Greens bill to overhaul injury compensation laws
21 February 2007
Greens bill to overhaul injury compensation laws – it’s only fair
Greens MP and Upper House candidate Lee Rhiannon joined Greens candidate Michael Osborne and local injured worker Bruce Adnum at Newcastle Trades Hall today for the Newcastle launch of a Greens bill to overhaul personal injury compensation laws in NSW.
Greens MP Ms Rhiannon said: “Personal injury laws in NSW have been gutted and injured people like Bruce Adnum now have to wrestle with a system that is inaccessible, complicated and unfair.
“It is disappointing that the Labor government has failed to do the right thing for injured people. The Greens plan to introduce a private members bill to establish a simple, consistent and fair system of compensation.
“Research by the Law Society shows that the number of injured people eligible for fair compensation under the Civil Liability Act has dropped by 64 per cent in NSW.

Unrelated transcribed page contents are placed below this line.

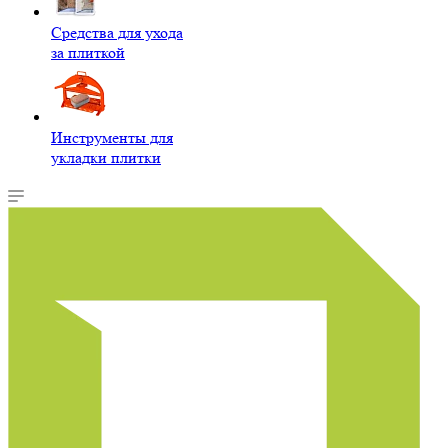
Средства для ухода
за плиткой
Инструменты для
укладки плитки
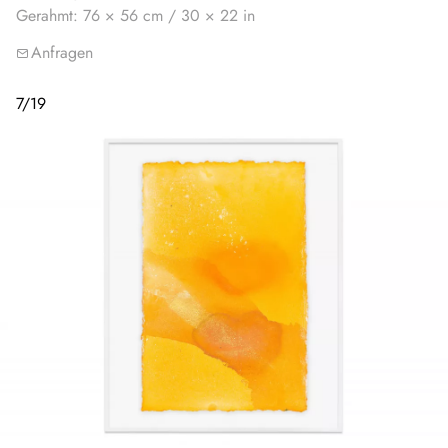
Gerahmt: 76 × 56 cm / 30 × 22 in
Anfragen
7
/
19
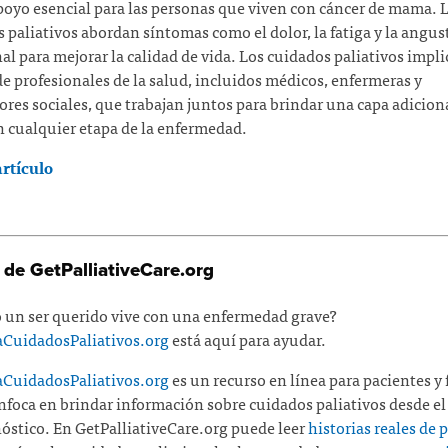
poyo esencial para las personas que viven con cáncer de mama. 
 paliativos abordan síntomas como el dolor, la fatiga y la angus
l para mejorar la calidad de vida. Los cuidados paliativos impl
e profesionales de la salud, incluidos médicos, enfermeras y
ores sociales, que trabajan juntos para brindar una capa adicion
 cualquier etapa de la enfermedad.
artículo
 de GetPalliativeCare.org
 un ser querido vive con una enfermedad grave?
CuidadosPaliativos.org
está aquí para ayudar.
CuidadosPaliativos.org
es un recurso en línea para pacientes y 
nfoca en brindar información sobre cuidados paliativos desde e
óstico. En GetPalliativeCare.org puede leer
historias reales de 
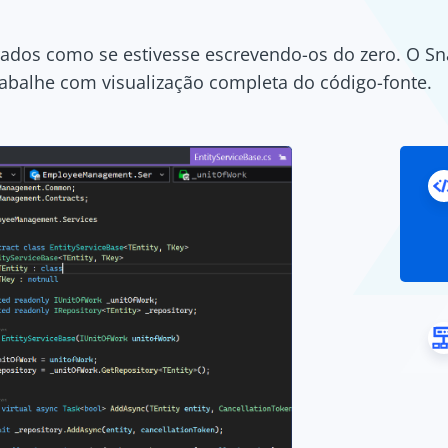
ados como se estivesse escrevendo-os do zero. O Sn
abalhe com visualização completa do código-fonte.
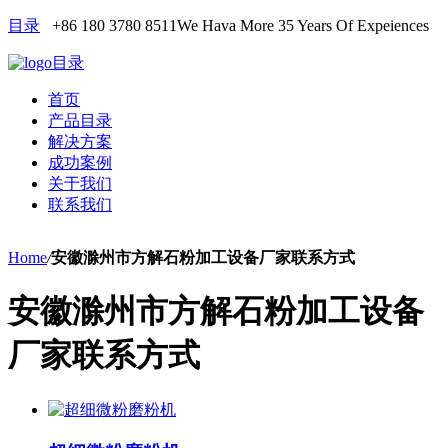
目录
+86 180 3780 8511
We Hava More 35 Years Of Expeiences
目录
首页
产品目录
解决方案
成功案例
关于我们
联系我们
Home
/
安徽滁州市方解石粉加工设备厂家联系方式
安徽滁州市方解石粉加工设备
厂家联系方式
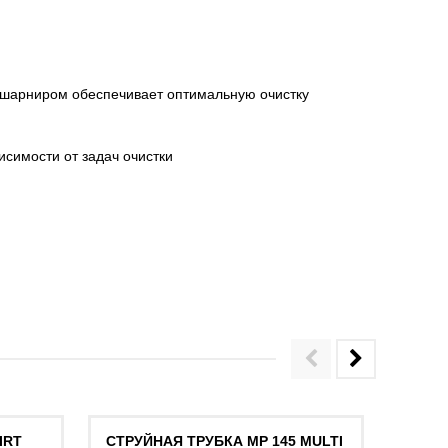
° шарниром обеспечивает оптимальную очистку
исимости от задач очистки
IRT
СТРУЙНАЯ ТРУБКА MP 145 MULTI
СТРУЙ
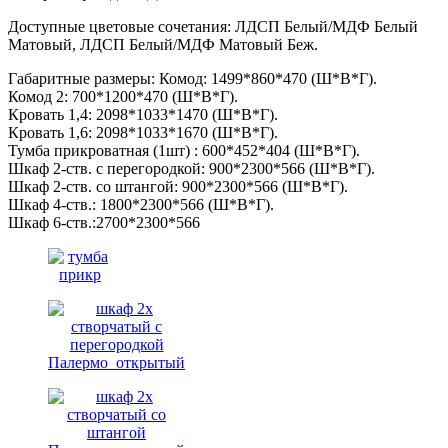
Доступные цветовые сочетания: ЛДСП Белый/МДФ Белый
Матовый, ЛДСП Белый/МДФ Матовый Беж.
Габаритные размеры: Комод: 1499*860*470 (Ш*В*Г).
Комод 2: 700*1200*470 (Ш*В*Г).
Кровать 1,4: 2098*1033*1470 (Ш*В*Г).
Кровать 1,6: 2098*1033*1670 (Ш*В*Г).
Тумба прикроватная (1шт) : 600*452*404 (Ш*В*Г).
Шкаф 2-ств. с перегородкой: 900*2300*566 (Ш*В*Г).
Шкаф 2-ств. со штангой: 900*2300*566 (Ш*В*Г).
Шкаф 4-ств.: 1800*2300*566 (Ш*В*Г).
Шкаф 6-ств.:2700*2300*566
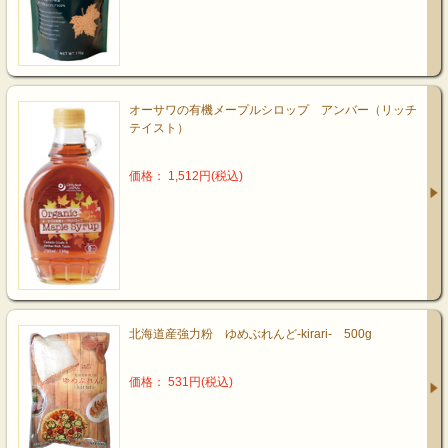
オーサワの有機メープルシロップ アンバー（リッチ
テイスト）
価格： 1,512円(税込)
北海道産強力粉 ゆめぶれんど-kirari- 500g
価格： 531円(税込)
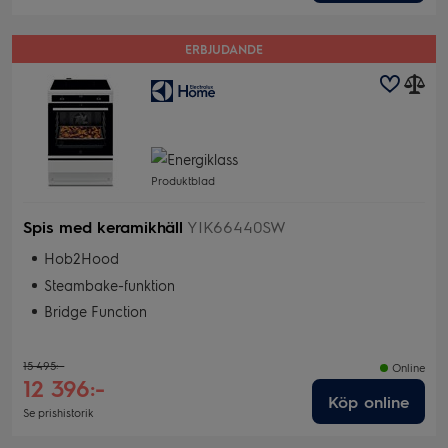
ERBJUDANDE
Produktblad
Spis med keramikhäll
YIK66440SW
Hob2Hood
Steambake-funktion
Bridge Function
15 495:-
Online
12 396:-
Köp online
Se prishistorik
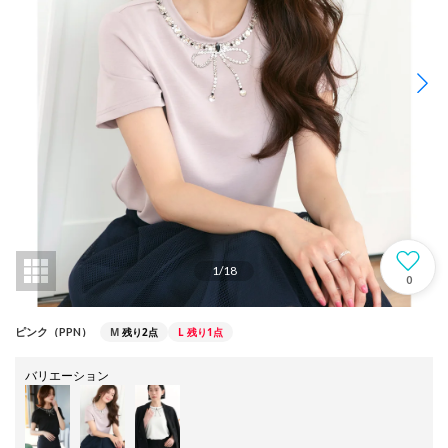
1
/
18
0
M
残り2点
L
残り1点
ピンク（PPN）
バリエーション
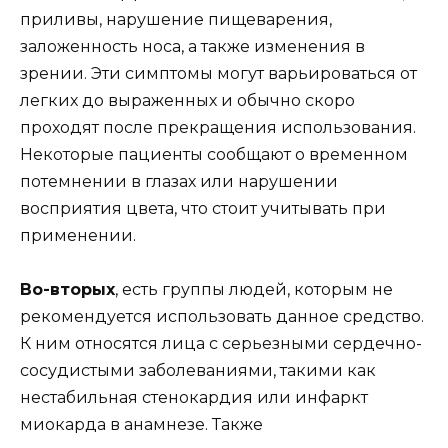
приливы, нарушение пищеварения,
заложенность носа, а также изменения в
зрении. Эти симптомы могут варьироваться от
легких до выраженных и обычно скоро
проходят после прекращения использования.
Некоторые пациенты сообщают о временном
потемнении в глазах или нарушении
восприятия цвета, что стоит учитывать при
применении.
Во-вторых
, есть группы людей, которым не
рекомендуется использовать данное средство.
К ним относятся лица с серьезными сердечно-
сосудистыми заболеваниями, такими как
нестабильная стенокардия или инфаркт
миокарда в анамнезе. Также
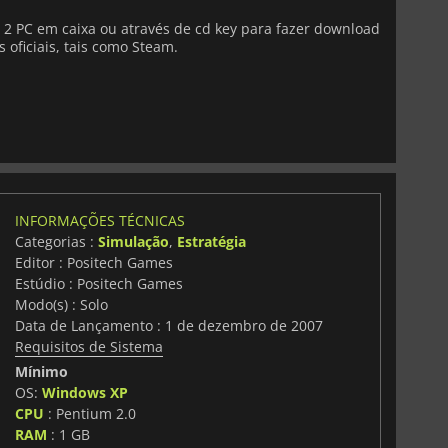
 PC em caixa ou através de cd key para fazer download
 oficiais, tais como Steam.
INFORMAÇÕES TÉCNICAS
Categorias :
Simulação
,
Estratégia
Editor : Positech Games
Estúdio : Positech Games
Modo(s) : Solo
Data de Lançamento : 1 de dezembro de 2007
Requisitos de Sistema
Mínimo
OS:
Windows XP
CPU
: Pentium 2.0
RAM
: 1 GB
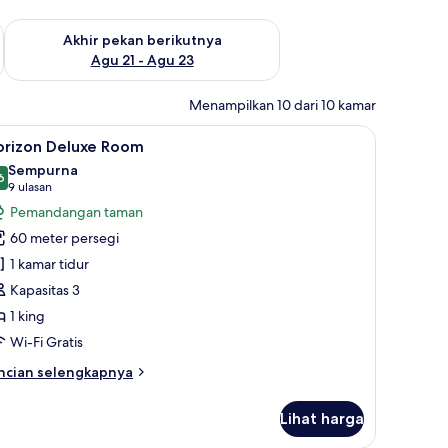
 ini Agu 14 - Agu 16
Periksa ketersediaan untuk akhir pekan berikutnya Agu 21 - A
Akhir pekan berikutnya
Agu 21 - Agu 23
Menampilkan 10 dari 10 kamar
um, minibar, brankas, dan ruang kerja ramah laptop
ihat
Horizon Deluxe Room | Seprai premium, minib
6
orizon Deluxe Room
emua
Sempurna
oto
6
9,6 dari 10
(9
9 ulasan
ntuk
ulasan)
Pemandangan taman
orizon
60 meter persegi
eluxe
1 kamar tidur
oom
Kapasitas 3
1 king
Wi-Fi Gratis
ncian
ncian selengkapnya
bih
njut
Lihat harga
tuk
rizon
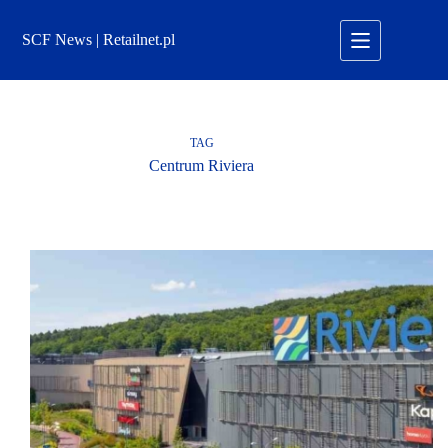
Przejdź
do
SCF News | Retailnet.pl
treści
TAG
Centrum Riviera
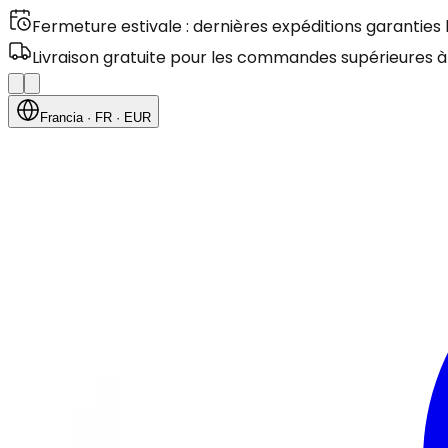
Fermeture estivale : dernières expéditions garanties
Livraison gratuite pour les commandes supérieures à
Francia
· FR
· EUR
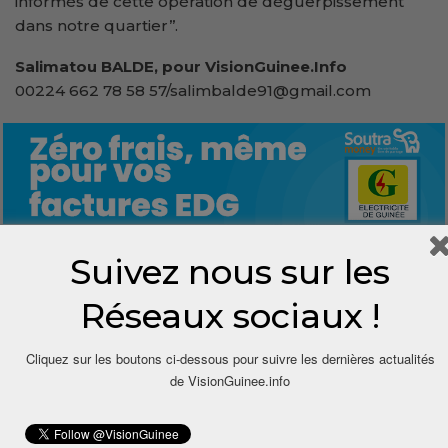
informés de cette opération de déguerpissement
dans notre quartier’’.
Salimatou BALDE, pour VisionGuinee.Info
00224 662 78 58 57/salimbalde91@gmail.com
Suivez nous sur les
0
Réseaux sociaux !
Share
Cliquez sur les boutons ci-dessous pour suivre les dernières actualités
de VisionGuinee.info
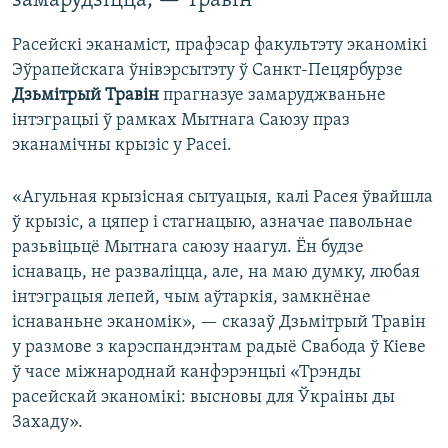
замарудзіцца, — Травін
Расейскі эканаміст, прафэсар факультэту эканомікі
Эўрапейскага ўнівэрсытэту ў Санкт-Пецярбурзе
Дзьмітрый Травін
прагназуе замаруджваньне
інтэграцыі ў рамках Мытнага Саюзу праз
эканамічны крызіс у Расеі.
«Агульная крызісная сытуацыя, калі Расея ўвайшла
ў крызіс, а цяпер і стагнацыю, азначае павольнае
разьвіцьцё Мытнага саюзу наагул. Ён будзе
існаваць, не разваліцца, але, на маю думку, любая
інтэграцыя лепей, чым аўтаркія, замкнёнае
існаваньне эканомік», — сказаў Дзьмітрый Травін
у размове з карэспандэнтам радыё Свабода ў Кіеве
ў часе міжнароднай канфэрэнцыі «Трэнды
расейскай эканомікі: высновы для Ўкраіны ды
Захаду».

Greens candidate for Newcastle Michael Osborne said: “There has been a $12 million increase in NSW Medicare costs since the law was changed.
“This means that costs have shifted from insurance companies to Medicare. Injured people are left to flounder while the profits of insurance companies soar.
Bruce Adnum said: "Measuring a person’s injury through an American-style percentage threshold is unfair.
“I see a doctor and after an hour all I come out with is a percentage mark that is meant to represent my injuries. I’m a human being, not a maths sum. This percentage says nothing about the impact my injury has had on my life and my family.”
The Greens plan for a better deal for injured people would:
• Establish a single, consistent procedure for the recovery of damages for all fault-based injuries, whether the injuries occur on the job, while driving or in public areas.
• Repeal the American-style whole of body impairment formula that stops most injured people from receiving compensation. The current threshold tests based on AMA Guidelines are arbitrary and do not account for the broader impact on the person’s life.
• Ensure that compensation claims are determined by an independent tribunal with tenured members, not by bureaucrats or insurers.